▸ **TRECHO DO DOCUMENTO**

Trava de 30% não se aplica a empresas que encerraram atividades, decide juiz federal
18 de agosto de 2017, 19h11
O limite de 30% ao ano para abatimento de prejuízo fiscal de impostos não se aplica a empresas que já encerraram suas atividades. Foi o que decidiu na quarta-feira (16/8) o juiz Tiago Bitencourt de David, substituto da 5ª Vara Federal Cível de São Paulo. Para o magistrado, o abatimento do prejuízo fiscal é um direito dos contribuintes, e não uma concessão da Fazenda aos cidadãos. E como negar o aproveitamento integral a empresas que não funcionam mais significa “solapar o direito” do contribuinte, a trava não pode se aplicar nesses casos.
“Sequer é outorgado ao Estado pelo cidadão o poder de fazer o que quiser, agindo ao seu bel-prazer”, escreveu o juiz. “E nem se diga que o interesse público justifica, pura e simplesmente, a negação do crédito, pois o interesse público é o móvel do bom funcionamento social como um todo, não se confundindo a busca do bem comum com o interesse fiscal e com a supressão de direitos dos contribuintes.”
Com a decisão, foi extinta a exigibilidade de R$ 209,6 milhões em Imposto de Renda e Contribuição Social sobre Lucro Líquido da empresa VBC Energia, comprada pela Camargo Corrêa em 2009 e extinta. A compradora queria abater o prejuízo registrado pela comprada dos impostos devidos, mas a Receita entendeu que o abatimento deveria ser distribuído ao longo dos anos, e não feito de uma vez.

▸ **DADOS FORNECIDOS**
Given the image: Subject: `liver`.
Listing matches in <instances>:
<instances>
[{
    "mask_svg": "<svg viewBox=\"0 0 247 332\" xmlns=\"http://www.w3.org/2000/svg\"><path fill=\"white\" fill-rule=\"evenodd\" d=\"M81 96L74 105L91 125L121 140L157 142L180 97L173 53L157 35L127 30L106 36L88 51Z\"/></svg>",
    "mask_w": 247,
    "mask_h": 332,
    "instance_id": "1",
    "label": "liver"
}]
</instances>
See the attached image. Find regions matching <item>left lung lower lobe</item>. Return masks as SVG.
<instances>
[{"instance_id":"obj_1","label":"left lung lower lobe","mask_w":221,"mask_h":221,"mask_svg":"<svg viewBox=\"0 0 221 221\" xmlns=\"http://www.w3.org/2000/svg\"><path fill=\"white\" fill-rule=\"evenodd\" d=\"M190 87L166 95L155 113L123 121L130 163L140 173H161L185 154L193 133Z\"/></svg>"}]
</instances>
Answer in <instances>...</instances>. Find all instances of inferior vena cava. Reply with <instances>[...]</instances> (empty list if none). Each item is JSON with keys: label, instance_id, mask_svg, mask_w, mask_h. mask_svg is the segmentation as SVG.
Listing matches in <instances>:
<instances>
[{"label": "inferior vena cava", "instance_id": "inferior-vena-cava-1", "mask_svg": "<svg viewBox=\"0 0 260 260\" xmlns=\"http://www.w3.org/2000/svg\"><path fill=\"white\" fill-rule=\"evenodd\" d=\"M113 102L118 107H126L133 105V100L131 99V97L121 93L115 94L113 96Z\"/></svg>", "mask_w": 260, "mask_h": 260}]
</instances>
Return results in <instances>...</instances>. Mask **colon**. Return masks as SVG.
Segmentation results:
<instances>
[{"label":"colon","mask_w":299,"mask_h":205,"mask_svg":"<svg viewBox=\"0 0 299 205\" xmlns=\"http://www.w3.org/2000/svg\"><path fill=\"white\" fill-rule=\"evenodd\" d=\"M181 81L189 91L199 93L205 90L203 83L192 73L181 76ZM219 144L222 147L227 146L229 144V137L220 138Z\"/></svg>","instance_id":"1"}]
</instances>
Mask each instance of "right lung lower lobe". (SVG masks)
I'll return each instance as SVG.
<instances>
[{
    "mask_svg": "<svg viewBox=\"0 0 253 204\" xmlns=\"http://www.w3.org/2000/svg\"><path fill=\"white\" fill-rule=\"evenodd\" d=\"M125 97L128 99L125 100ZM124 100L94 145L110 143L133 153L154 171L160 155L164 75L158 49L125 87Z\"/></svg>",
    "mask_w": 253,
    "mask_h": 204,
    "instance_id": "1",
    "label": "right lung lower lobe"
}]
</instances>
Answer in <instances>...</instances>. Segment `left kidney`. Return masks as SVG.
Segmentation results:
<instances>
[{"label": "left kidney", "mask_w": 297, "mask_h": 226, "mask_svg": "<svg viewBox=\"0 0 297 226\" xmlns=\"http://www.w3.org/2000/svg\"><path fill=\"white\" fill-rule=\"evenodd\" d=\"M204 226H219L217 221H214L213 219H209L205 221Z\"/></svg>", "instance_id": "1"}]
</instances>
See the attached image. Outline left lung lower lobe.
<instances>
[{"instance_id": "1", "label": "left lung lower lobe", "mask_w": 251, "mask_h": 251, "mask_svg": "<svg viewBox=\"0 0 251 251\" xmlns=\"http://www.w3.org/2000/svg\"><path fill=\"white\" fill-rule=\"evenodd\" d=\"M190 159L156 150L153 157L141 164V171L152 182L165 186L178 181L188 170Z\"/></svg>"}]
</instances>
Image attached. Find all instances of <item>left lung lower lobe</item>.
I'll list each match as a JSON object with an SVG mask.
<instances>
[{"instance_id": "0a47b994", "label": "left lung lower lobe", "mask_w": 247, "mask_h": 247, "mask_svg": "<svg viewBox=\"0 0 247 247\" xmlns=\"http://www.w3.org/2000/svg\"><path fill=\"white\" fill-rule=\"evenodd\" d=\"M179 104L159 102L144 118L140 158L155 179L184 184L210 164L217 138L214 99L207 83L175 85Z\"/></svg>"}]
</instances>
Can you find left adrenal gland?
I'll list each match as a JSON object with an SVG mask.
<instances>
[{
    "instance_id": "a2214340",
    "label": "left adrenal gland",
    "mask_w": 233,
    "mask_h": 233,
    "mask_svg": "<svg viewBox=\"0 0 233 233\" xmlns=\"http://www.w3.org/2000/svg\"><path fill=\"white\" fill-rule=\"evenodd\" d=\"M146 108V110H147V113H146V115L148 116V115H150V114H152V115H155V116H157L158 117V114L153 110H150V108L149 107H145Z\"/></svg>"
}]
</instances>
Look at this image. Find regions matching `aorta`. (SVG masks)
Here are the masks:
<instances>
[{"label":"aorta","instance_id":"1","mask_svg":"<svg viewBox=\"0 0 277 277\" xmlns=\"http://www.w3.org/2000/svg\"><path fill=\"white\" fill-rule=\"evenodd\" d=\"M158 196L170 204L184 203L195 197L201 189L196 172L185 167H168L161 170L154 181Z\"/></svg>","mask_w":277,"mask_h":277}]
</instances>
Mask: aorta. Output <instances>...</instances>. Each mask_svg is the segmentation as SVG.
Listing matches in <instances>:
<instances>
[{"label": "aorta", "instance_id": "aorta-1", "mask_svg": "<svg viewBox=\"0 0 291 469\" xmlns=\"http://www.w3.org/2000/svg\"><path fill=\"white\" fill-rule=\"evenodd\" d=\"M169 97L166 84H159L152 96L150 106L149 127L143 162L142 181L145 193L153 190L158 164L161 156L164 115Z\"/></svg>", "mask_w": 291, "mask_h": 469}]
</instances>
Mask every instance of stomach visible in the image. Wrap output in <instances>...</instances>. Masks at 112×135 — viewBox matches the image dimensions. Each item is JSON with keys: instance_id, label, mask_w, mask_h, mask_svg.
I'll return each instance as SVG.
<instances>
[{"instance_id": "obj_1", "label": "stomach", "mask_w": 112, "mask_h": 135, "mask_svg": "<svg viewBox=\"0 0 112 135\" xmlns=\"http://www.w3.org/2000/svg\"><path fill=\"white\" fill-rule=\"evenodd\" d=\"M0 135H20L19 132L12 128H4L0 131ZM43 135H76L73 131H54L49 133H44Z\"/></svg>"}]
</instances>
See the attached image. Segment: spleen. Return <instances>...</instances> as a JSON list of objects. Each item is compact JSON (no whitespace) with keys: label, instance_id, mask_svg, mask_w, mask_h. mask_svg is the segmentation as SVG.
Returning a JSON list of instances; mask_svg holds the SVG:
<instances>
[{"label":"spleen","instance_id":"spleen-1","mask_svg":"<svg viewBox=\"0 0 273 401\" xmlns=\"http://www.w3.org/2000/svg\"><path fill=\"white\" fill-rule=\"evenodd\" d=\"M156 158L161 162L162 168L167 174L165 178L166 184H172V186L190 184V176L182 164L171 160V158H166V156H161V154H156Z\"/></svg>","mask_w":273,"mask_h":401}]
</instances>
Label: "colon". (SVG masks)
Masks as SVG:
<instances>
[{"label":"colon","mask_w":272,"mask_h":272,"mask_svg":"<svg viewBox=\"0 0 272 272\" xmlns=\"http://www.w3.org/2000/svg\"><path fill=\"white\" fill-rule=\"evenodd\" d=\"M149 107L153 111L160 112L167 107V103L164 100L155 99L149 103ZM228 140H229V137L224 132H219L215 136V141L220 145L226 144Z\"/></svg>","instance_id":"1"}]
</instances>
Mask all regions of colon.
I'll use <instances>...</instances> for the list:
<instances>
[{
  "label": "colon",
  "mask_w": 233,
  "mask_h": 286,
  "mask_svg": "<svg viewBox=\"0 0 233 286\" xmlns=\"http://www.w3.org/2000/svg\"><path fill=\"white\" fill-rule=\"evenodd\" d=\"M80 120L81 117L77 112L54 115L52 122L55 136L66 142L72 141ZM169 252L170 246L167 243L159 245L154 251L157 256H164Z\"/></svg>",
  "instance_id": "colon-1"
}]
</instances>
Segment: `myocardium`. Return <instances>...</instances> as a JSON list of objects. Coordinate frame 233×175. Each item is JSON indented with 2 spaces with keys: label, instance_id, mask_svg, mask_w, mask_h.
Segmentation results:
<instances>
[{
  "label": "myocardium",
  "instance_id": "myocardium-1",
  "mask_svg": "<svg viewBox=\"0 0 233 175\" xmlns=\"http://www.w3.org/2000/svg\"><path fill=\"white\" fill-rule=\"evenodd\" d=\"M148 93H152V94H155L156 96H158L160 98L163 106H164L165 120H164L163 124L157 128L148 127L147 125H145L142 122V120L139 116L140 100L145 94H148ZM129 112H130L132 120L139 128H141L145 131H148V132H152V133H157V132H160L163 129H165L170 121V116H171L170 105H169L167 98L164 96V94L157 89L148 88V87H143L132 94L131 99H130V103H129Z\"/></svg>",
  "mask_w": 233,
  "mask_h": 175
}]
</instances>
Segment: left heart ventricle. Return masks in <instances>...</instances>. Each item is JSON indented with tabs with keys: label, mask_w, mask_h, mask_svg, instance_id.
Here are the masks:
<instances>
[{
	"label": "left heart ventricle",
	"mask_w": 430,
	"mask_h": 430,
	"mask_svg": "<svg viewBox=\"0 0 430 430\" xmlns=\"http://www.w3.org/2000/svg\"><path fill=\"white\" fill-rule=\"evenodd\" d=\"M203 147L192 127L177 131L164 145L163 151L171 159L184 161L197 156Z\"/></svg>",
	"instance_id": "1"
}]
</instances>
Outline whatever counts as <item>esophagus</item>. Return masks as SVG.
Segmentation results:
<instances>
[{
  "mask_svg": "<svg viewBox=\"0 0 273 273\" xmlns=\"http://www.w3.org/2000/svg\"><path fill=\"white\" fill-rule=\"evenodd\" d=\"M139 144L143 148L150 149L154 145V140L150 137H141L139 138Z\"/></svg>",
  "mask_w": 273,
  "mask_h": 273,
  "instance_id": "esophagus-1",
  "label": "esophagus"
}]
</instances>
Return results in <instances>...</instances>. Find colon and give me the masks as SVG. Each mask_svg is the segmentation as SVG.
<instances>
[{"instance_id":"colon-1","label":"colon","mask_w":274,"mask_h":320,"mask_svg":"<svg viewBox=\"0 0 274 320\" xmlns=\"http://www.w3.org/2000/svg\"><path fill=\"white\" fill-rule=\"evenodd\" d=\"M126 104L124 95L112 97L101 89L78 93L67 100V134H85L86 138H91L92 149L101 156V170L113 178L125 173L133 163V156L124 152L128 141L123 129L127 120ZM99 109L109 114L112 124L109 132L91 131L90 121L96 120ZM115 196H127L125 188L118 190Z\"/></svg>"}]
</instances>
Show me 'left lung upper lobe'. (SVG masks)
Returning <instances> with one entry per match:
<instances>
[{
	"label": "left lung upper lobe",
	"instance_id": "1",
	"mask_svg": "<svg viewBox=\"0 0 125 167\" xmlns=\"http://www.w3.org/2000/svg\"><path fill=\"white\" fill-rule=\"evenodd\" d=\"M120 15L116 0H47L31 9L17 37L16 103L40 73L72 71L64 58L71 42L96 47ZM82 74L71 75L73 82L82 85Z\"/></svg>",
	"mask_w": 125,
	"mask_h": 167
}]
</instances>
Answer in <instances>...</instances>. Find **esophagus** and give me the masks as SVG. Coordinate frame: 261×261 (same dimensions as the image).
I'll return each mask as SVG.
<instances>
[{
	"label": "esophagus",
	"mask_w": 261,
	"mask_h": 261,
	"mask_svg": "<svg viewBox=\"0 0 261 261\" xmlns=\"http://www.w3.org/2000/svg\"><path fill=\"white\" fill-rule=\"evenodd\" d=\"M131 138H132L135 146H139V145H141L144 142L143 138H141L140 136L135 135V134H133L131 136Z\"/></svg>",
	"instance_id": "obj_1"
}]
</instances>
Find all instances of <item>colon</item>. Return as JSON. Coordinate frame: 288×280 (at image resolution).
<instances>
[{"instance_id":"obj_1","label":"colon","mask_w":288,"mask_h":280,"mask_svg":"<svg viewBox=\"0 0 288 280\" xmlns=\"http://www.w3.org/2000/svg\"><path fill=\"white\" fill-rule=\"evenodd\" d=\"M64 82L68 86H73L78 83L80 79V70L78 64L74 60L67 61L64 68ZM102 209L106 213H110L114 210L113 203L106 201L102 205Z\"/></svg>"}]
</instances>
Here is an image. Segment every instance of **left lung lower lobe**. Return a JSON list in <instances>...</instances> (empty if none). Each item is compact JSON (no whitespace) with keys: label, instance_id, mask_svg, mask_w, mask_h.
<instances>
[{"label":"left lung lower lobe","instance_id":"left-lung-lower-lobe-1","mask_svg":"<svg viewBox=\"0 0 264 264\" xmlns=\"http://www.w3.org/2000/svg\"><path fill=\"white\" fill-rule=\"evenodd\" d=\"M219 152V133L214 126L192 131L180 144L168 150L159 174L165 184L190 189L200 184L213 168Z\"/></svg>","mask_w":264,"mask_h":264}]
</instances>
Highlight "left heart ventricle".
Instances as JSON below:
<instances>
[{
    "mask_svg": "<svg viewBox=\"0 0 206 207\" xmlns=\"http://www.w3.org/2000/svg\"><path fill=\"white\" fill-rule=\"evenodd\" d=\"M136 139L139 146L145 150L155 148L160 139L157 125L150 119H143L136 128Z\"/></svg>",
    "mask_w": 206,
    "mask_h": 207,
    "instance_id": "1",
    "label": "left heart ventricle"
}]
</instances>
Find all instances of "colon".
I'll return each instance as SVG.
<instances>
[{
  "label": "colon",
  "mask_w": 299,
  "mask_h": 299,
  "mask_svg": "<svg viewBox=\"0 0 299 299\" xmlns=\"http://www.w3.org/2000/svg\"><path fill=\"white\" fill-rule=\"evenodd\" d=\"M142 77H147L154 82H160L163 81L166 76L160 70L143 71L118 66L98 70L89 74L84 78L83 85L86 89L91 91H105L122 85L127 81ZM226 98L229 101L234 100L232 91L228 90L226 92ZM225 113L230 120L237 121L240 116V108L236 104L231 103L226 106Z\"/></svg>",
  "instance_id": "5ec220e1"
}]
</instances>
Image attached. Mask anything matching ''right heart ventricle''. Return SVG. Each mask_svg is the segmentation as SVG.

▸ **PROBLEMA 1**
Devolva, sem nenhuma alteração, a parte da notícia sobre a trava de 30% que começa nas palavras contendo "Trava de 30%" e termina em "aplicar nesses casos.".
▸ **PROBLEMA 2**
Localize todas as linhas que contêm a sequência "matching" e copie cada uma delas na íntegra, levando em conta a diferença entre maiúsculas e minúsculas.

▸ **RESPOSTA ESCRITA 1**
Trava de 30% não se aplica a empresas que encerraram atividades, decide juiz federal
18 de agosto de 2017, 19h11
O limite de 30% ao ano para abatimento de prejuízo fiscal de impostos não se aplica a empresas que já encerraram suas atividades. Foi o que decidiu na quarta-feira (16/8) o juiz Tiago Bitencourt de David, substituto da 5ª Vara Federal Cível de São Paulo. Para o magistrado, o abatimento do prejuízo fiscal é um direito dos contribuintes, e não uma concessão da Fazenda aos cidadãos. E como negar o aproveitamento integral a empresas que não funcionam mais significa “solapar o direito” do contribuinte, a trava não pode se aplicar nesses casos.

▸ **RESPOSTA ESCRITA 2**
See the attached image. Find regions matching <item>left lung lower lobe</item>. Return masks as SVG.
Look at this image. Find regions matching `aorta`. (SVG masks)
Image attached. Mask anything matching ''right heart ventricle''. Return SVG. Each mask_svg is the segmentation as SVG.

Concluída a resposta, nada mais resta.